§ **Série d'exercices**
1. D'après le texte sur le genre de la filiation, quelle opposition a justifié pendant des siècles des modalités d'établissement du lien de filiation différentes pour les hommes et les femmes ?
2. Rédigez la suite du texte sur le genre de la filiation, à partir de sa dernière phrase.

§ **Texte source**
Le genre de la filiation : un oubli qui prive de penser le lien entre filiation et engendrement
Irène Théry
Lorsqu'on débat de la filiation dans la société contemporaine, on a tendance à oublier la dimension du genre. Pourtant, filiation maternelle et filiation paternelle ne sont pas semblables en droit. En référence à la nature, l'opposition entre le père «incertain» et la mère «toujours certaine» a justifié pendant des siècles des modalités d'établissement du lien de filiation fondamentalement différentes pour les hommes et les femmes. On montrera d'une part que ces différences n'avaient pas pour enjeu de respecter la nature, mais bien d'organiser, à partir d'elle, un certain ordre sexuel: un ordre sexuel matrimonial, hiérarchique entre les sexes, fondé sur une double morale, masculine et féminine, et deux rapports radicalement différents, tant à la vérité de la procréation qu'à l'expression de la volonté.
Revenir sur cet ordre hiérarchique ancien permettra d'interroger les évolutions actuelles. Allons-nous vers une abolition des différences entre les deux filiations ? Pourquoi aujourd'hui, le rapport entre filiation et engendrement est-il devenu un impensé du débat social ? L'opposition omniprésente entre le parent dit «biologique» et le parent dit «social» a-t-elle un sens ? Et sinon, par quoi la remplacer ?

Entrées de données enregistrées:
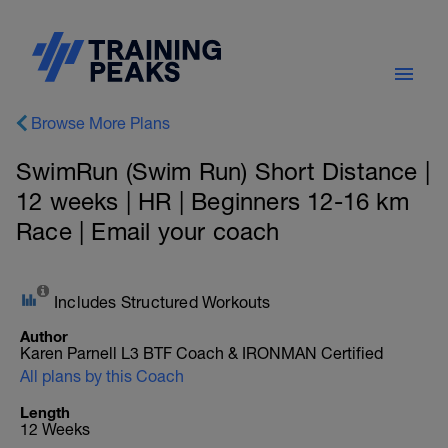
Browse More Plans
SwimRun (Swim Run) Short Distance |
12 weeks | HR | Beginners 12-16 km
Race | Email your coach
Includes Structured Workouts
Author
Karen Parnell L3 BTF Coach & IRONMAN Certified
All plans by this Coach
Length
12 Weeks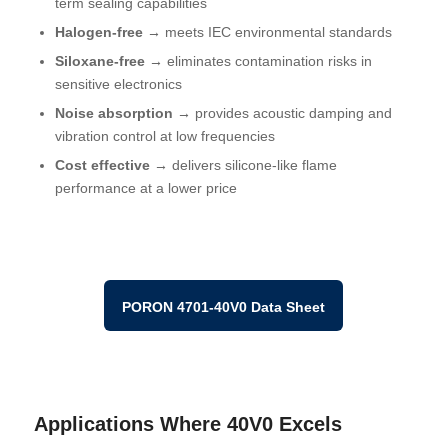
term sealing capabilities
Halogen-free →
meets
IEC environmental standards
Siloxane-free →
eliminates contamination risks in
sensitive electronics
Noise absorption →
provides acoustic damping and
vibration control at low frequencies
Cost effective →
delivers silicone-like flame
performance at a lower price
PORON 4701-40V0 Data Sheet
Applications Where 40V0 Excels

§ **Réponses aux exercices**
1. L'opposition, en référence à la nature, entre le père « incertain » et la mère « toujours certaine ».

2.
I.T.
Enseignante, puis chercheur au CNRS, Irène Théry est depuis 1997 directrice d'études à l'EHESS. En 2001, elle a rejoint le centre Sociologie, histoire et anthropologie des dynamiques culturelles (SHADYC Marseille), devenu en janvier 2010 Centre Norbert Elias.
Spécialisée dans la sociologie du droit, de la famille et de la vie privée, elle travaille sur les transformations contemporaines des liens entre les sexes et les générations. Elle a publié plusieurs ouvrages sur les mutations du droit de la famille, sur les familles recomposées et sur les rapports de genre.